With the pictures omitted, transcribe each line below exactly as it is.
The input section start
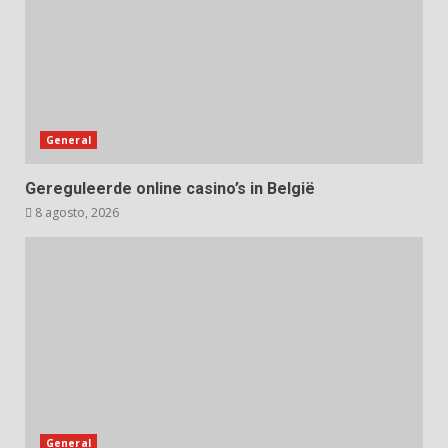
General
Gereguleerde online casino’s in België
8 agosto, 2026
General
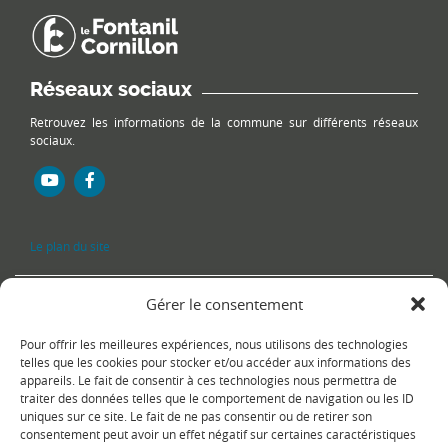
Réseaux sociaux
Retrouvez les informations de la commune sur différents réseaux
sociaux.
Le plan du site
Gérer le consentement
Pour offrir les meilleures expériences, nous utilisons des technologies
telles que les cookies pour stocker et/ou accéder aux informations des
appareils. Le fait de consentir à ces technologies nous permettra de
traiter des données telles que le comportement de navigation ou les ID
uniques sur ce site. Le fait de ne pas consentir ou de retirer son
Copyright Ⓒ
Le Fontanil-Cornillon
-
Mentions légales
-
Politique de
consentement peut avoir un effet négatif sur certaines caractéristiques
confidentialité
- Réalisation :
Sukellos - Agence web WordPress -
The input section end
● **Reply**:
General
Gereguleerde online casino’s in België
8 agosto, 2026
General
Réseaux sociaux
Retrouvez les informations de la commune sur différents réseaux
sociaux.
Le plan du site
Gérer le consentement
Pour offrir les meilleures expériences, nous utilisons des technologies
telles que les cookies pour stocker et/ou accéder aux informations des
appareils. Le fait de consentir à ces technologies nous permettra de
traiter des données telles que le comportement de navigation ou les ID
uniques sur ce site. Le fait de ne pas consentir ou de retirer son
Copyright Ⓒ
Le Fontanil-Cornillon
-
Mentions légales
-
Politique de
consentement peut avoir un effet négatif sur certaines caractéristiques
confidentialité
- Réalisation :
Sukellos - Agence web WordPress -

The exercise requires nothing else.